BEGIN Data to process

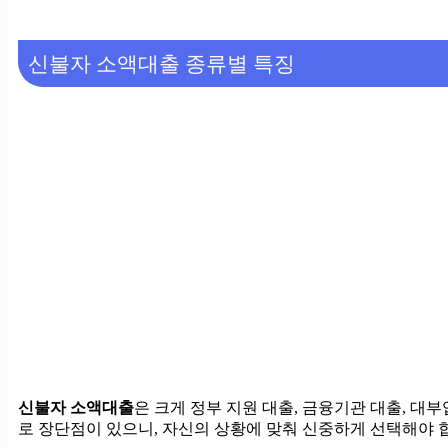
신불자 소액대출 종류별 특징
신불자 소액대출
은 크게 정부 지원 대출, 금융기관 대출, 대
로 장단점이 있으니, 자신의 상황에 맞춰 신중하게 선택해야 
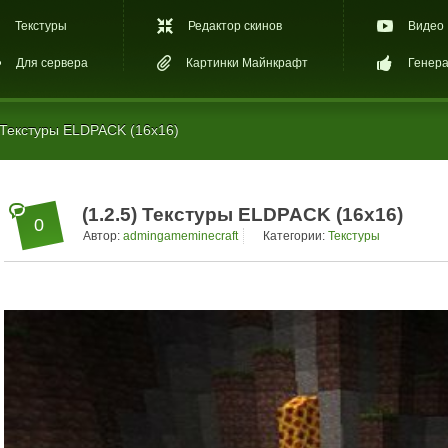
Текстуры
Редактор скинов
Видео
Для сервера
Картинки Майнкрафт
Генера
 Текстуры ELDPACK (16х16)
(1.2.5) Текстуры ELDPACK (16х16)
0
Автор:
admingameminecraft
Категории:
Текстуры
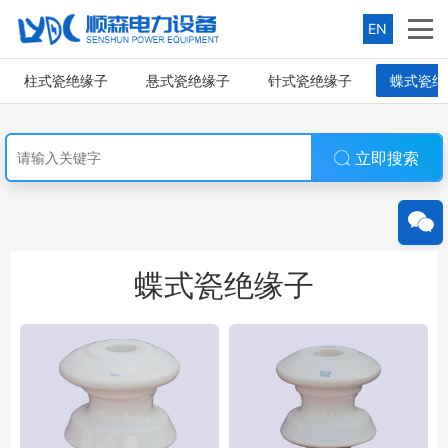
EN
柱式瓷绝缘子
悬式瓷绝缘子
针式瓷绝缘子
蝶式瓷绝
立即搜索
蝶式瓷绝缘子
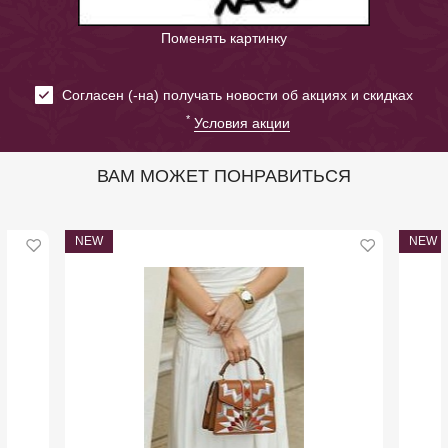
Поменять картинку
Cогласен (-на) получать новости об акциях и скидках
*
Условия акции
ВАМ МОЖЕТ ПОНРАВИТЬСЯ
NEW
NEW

END Data to process
BEGIN Data to process

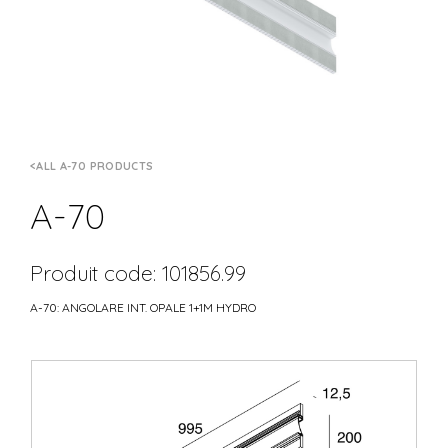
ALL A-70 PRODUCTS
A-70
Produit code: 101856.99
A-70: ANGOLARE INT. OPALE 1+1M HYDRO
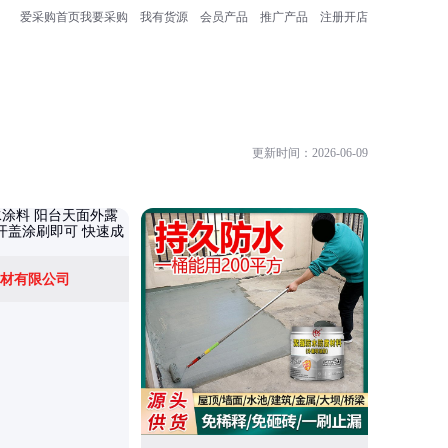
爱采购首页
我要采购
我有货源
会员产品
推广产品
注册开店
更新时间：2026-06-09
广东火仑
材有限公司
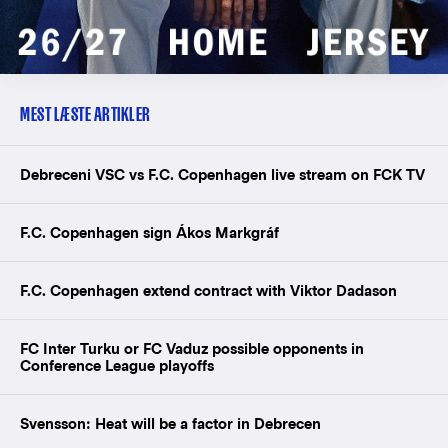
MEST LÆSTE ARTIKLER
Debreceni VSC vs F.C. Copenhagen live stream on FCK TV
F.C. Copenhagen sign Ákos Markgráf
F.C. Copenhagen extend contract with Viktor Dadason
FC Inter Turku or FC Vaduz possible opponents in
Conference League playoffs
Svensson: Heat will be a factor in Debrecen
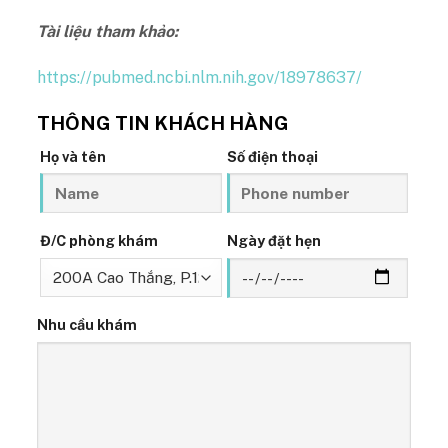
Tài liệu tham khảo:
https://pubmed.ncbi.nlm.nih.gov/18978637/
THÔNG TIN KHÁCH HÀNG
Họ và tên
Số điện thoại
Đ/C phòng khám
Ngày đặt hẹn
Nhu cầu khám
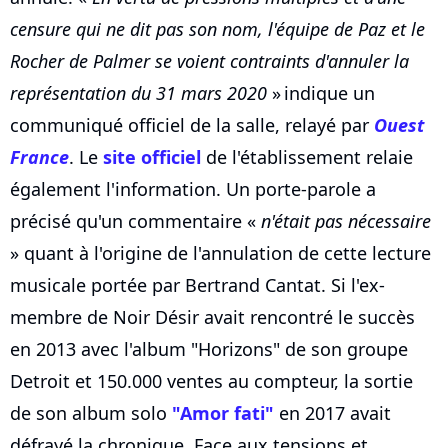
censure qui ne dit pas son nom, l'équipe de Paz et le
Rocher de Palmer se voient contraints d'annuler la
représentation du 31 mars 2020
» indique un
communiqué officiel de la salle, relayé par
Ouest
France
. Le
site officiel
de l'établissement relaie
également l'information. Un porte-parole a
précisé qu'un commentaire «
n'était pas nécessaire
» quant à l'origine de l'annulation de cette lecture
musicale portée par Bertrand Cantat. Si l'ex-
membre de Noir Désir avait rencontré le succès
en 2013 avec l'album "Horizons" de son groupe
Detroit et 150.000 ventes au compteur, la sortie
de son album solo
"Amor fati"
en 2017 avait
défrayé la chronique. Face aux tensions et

END Data to process

» **What you have to do**
Reproduce the text of the rows, starting with the line that contains "ALL A-70 PRODUCTS" and going on through the line that contains "Svensson: Heat will be a factor in Debrecen", both included. Leave the pictures out of your answer.

» **Your solution**
ALL A-70 PRODUCTS
A-70
Produit code: 101856.99
A-70: ANGOLARE INT. OPALE 1+1M HYDRO
爱采购首页
我要采购
我有货源
会员产品
推广产品
注册开店
更新时间：2026-06-09
广东火仑
材有限公司
MEST LÆSTE ARTIKLER
Debreceni VSC vs F.C. Copenhagen live stream on FCK TV
F.C. Copenhagen sign Ákos Markgráf
F.C. Copenhagen extend contract with Viktor Dadason
FC Inter Turku or FC Vaduz possible opponents in
Conference League playoffs
Svensson: Heat will be a factor in Debrecen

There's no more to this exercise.